Data items
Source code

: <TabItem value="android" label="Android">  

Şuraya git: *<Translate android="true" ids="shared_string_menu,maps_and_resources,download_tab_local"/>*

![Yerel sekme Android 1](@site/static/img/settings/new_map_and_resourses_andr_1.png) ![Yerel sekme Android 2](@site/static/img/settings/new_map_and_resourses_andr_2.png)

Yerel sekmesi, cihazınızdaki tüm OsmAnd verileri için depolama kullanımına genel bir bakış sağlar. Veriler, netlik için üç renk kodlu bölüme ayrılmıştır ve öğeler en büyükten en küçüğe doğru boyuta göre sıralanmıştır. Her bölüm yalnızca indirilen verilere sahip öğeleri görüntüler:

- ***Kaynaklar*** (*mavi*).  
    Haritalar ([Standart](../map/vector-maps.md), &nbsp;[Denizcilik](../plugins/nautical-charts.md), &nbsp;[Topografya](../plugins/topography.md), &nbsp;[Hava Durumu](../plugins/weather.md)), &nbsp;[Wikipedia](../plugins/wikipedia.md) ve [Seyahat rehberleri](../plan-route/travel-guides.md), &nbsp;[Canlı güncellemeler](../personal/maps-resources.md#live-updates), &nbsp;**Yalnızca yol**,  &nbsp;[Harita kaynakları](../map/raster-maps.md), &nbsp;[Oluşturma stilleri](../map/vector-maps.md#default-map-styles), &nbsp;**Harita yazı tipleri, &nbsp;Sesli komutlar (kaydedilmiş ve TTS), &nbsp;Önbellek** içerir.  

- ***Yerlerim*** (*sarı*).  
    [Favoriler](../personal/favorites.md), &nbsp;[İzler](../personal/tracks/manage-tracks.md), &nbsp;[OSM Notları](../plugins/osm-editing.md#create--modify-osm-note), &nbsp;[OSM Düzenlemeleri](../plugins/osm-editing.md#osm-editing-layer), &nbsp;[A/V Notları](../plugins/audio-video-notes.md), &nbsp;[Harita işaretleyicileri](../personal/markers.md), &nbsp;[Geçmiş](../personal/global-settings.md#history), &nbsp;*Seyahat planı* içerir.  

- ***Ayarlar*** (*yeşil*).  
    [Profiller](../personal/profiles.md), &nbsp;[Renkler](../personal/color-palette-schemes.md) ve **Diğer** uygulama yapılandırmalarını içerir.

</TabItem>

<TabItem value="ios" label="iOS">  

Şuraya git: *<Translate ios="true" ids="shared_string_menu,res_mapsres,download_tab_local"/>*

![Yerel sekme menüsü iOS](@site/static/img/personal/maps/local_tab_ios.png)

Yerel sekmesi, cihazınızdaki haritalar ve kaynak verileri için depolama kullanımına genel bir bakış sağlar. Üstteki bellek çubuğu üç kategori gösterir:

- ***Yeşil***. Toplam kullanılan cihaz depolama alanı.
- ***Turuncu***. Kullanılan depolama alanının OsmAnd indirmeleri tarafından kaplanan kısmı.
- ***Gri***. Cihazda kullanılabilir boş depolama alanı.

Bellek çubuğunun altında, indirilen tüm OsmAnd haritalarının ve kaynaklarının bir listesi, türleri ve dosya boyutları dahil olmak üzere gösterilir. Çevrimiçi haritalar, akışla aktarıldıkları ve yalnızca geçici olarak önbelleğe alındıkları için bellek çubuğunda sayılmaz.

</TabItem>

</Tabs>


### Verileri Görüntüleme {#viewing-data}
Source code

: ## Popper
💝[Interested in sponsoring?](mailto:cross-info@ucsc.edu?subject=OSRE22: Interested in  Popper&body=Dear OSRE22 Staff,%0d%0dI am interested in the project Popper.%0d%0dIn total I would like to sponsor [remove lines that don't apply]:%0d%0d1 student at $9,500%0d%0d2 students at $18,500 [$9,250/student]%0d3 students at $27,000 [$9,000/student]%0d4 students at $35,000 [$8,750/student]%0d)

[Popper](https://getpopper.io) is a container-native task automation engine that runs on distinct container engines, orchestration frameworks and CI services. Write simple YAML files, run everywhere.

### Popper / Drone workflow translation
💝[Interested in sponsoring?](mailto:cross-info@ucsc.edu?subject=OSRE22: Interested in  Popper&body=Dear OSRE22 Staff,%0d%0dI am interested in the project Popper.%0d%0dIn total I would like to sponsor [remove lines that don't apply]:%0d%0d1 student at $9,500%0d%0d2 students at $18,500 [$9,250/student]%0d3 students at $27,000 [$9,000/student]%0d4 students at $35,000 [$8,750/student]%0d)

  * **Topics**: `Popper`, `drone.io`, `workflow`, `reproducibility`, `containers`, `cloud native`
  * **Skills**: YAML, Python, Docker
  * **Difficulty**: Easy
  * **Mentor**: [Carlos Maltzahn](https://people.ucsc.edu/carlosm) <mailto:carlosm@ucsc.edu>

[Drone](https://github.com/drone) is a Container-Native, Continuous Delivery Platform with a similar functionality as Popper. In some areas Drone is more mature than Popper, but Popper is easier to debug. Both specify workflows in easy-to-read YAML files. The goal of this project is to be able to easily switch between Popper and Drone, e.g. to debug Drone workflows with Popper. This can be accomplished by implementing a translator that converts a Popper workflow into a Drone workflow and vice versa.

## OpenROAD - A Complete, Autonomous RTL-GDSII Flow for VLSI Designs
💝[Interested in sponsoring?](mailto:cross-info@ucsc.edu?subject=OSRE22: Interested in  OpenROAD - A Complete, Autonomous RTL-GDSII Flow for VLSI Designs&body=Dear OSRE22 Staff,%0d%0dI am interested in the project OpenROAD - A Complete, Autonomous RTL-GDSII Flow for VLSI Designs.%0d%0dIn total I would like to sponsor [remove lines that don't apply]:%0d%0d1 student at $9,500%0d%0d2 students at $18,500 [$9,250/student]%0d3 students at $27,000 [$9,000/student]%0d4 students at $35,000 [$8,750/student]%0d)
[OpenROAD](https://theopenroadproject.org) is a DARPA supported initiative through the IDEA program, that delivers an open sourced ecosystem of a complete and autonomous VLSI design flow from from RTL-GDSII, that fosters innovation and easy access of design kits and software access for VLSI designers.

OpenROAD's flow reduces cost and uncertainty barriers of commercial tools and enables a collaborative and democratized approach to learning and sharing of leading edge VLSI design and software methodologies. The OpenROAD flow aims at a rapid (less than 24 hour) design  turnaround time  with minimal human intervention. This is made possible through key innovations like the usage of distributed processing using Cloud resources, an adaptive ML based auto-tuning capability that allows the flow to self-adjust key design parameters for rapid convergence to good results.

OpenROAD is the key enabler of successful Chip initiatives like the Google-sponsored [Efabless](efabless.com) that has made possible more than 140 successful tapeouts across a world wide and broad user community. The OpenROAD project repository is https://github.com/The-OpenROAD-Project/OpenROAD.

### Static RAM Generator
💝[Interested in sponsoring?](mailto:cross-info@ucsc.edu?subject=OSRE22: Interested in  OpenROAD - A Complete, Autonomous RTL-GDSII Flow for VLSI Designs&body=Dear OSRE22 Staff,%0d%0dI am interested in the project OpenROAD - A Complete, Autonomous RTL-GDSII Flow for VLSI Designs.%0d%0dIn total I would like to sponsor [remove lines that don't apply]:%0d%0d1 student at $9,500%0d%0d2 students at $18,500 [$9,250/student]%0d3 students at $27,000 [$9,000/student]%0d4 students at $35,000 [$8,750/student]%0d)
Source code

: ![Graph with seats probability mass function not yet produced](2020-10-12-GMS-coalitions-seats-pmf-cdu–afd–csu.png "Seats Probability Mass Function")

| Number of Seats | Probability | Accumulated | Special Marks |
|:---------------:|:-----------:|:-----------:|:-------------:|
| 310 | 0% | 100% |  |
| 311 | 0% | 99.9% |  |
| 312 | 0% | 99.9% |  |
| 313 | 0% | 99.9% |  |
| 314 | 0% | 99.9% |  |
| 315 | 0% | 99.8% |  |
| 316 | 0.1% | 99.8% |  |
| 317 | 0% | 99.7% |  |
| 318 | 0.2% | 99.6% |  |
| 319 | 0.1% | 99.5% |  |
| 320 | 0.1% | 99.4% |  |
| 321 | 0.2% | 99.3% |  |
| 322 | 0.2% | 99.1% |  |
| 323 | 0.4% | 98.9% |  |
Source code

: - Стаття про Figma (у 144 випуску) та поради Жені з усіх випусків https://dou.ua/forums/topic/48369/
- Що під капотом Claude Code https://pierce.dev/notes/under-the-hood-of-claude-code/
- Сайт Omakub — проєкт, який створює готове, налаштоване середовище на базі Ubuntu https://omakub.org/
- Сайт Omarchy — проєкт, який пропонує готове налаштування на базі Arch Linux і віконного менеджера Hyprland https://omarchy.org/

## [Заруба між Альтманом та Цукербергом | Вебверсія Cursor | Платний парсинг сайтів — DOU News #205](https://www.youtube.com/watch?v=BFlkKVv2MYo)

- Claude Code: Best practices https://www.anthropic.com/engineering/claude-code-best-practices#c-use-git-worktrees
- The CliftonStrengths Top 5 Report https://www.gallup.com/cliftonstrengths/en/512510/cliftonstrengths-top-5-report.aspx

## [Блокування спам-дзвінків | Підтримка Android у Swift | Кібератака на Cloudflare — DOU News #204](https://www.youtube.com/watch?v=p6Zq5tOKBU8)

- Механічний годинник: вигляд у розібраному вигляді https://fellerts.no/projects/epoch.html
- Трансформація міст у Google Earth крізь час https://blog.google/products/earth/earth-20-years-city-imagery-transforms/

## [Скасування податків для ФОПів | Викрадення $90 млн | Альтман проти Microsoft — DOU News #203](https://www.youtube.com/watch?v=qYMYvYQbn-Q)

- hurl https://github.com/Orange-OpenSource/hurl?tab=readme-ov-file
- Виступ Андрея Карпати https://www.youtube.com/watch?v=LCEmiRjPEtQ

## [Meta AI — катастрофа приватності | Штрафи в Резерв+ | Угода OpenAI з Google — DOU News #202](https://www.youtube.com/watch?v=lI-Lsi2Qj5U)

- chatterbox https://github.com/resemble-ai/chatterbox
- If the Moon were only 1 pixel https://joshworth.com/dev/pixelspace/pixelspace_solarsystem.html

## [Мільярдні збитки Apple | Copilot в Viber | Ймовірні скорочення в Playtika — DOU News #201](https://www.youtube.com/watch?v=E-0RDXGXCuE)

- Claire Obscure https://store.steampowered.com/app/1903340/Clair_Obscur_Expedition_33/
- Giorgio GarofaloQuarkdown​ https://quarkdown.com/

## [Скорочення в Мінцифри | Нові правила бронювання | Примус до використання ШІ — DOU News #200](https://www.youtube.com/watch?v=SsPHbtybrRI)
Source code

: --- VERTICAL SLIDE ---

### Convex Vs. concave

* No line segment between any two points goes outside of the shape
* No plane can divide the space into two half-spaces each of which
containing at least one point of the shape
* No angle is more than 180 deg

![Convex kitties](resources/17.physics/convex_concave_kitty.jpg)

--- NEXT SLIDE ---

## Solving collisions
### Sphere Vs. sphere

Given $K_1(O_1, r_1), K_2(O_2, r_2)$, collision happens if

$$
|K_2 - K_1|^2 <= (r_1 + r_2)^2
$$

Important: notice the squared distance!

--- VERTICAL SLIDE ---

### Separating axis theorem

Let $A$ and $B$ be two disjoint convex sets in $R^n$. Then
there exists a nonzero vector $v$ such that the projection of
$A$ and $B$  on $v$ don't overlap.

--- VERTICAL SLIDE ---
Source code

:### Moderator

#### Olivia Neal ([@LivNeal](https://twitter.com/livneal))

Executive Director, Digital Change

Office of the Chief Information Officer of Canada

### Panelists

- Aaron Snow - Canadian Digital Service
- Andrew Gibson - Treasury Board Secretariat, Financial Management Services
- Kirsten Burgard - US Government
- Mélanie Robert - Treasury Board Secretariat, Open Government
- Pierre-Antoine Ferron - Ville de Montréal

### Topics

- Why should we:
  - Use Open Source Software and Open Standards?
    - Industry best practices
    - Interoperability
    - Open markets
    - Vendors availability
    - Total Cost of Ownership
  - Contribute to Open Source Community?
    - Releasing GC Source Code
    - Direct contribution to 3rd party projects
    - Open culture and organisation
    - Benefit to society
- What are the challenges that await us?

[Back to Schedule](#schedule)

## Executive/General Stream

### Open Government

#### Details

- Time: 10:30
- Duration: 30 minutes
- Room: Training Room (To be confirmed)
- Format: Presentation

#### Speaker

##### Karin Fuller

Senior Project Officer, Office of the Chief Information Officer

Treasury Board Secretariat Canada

- [YOUR GOAL]
The answer is the line with "- Direct contribution" plus every line after it, printed exactly as they appear above.

- [ANSWER SECTION]
    - Direct contribution to 3rd party projects
    - Open culture and organisation
    - Benefit to society
- What are the challenges that await us?

[Back to Schedule](#schedule)

## Executive/General Stream

### Open Government

#### Details

- Time: 10:30
- Duration: 30 minutes
- Room: Training Room (To be confirmed)
- Format: Presentation

#### Speaker

##### Karin Fuller

Senior Project Officer, Office of the Chief Information Officer

Treasury Board Secretariat Canada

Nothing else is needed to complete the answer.